Dans tous les domaines qui touchent au bien commun et aux services publics, tout commençait à s’effondrer, à disparaître, les néolibéraux se lâchaient, décomplexés, affichaient enfin leur avidité au grand jour, avançaient en terrain de plus en plus conquis, cassaient les meubles un par un. L’Éducation nationale était minée de l’intérieur, les moyens électroniques de transmission donnaient à croire que l’orthographe, la syntaxe et la grammaire, étaient des luxes superflus d’un autre temps, celui des "humanités", où la façon d’écrire les mots racontait notre histoire. Les ghettos étaient de plus en plus ghettoïsés, les "élites" confortées dans leur sinistre autosatisfaction. La collectivité volontairement scindée en groupes hostiles, imperméables. Nos tentatives de franchir les frontières et donc de rappeler le vrai rôle du geste artistique, étaient de moins en moins prises au sérieux, comprises et soutenues. Prélude au désastre politique auquel nous avons abouti.

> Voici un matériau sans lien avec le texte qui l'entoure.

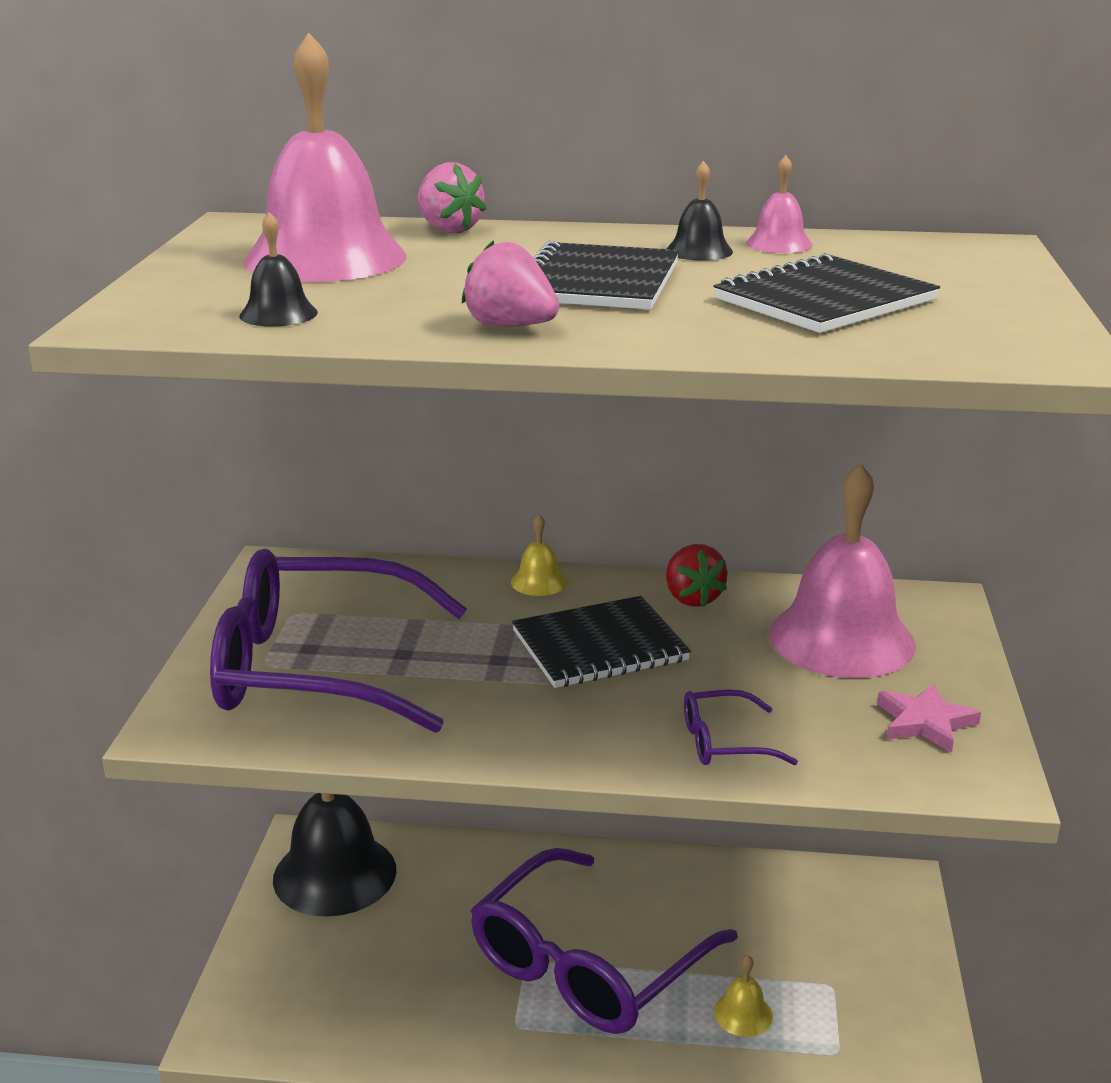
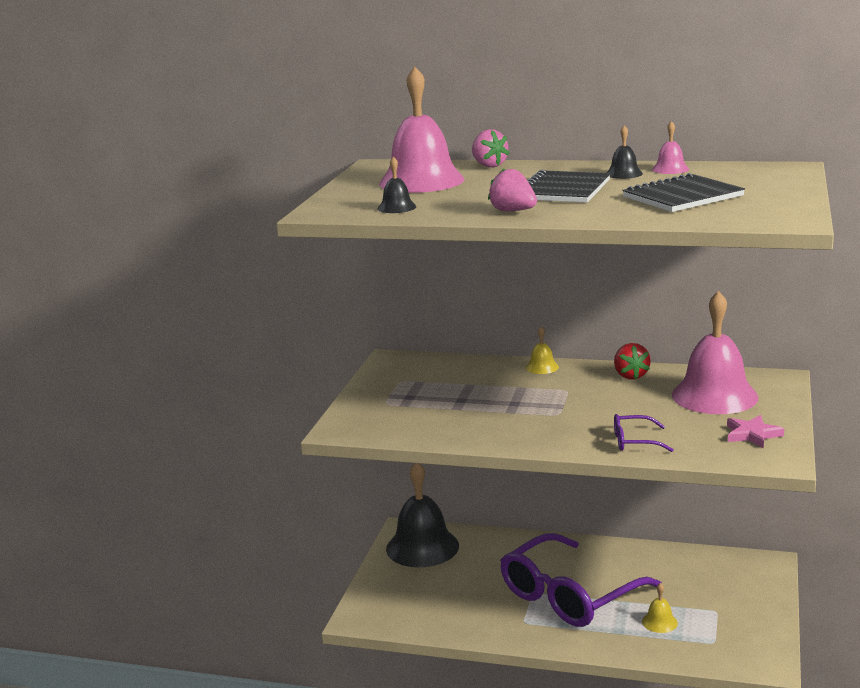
camera: 10 degrees right, 5 degrees down
(317, 668) = (413, 406): purple glasses -> none
(599, 646) = (572, 397): black notebook -> none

Et cette chose vitale et fragile, de plus en plus ténue, ce qu’on appelle la culture, qui n’inquiétait vraiment pas les tenants du chiffre et de la quantité, perdait chaque jour de son poids et de son prestige, voyait chaque jour le vêtement qui la protégeait de la médiocrité tomber un peu plus en lambeaux. Les requins ne craignaient rien, ils savaient qu’ils pourraient s’en débarrasser, qu’il suffisait d’attendre qu’elle n’ait plus de place dans le monde qu’ils préparaient, pour la faire tomber d’un revers de la main, sans coup férir, le moment venu. L’une des méthodes consistait à nommer des gens sans aucun engagement réel à la tête desdites institutions, jusqu’au ministère de ladite culture, dont on eut chaque jour un peu plus de peine à se souvenir, quelle que soit l’opinion qu’on peut avoir de l’homme, qu’André Malraux fut le premier à le diriger.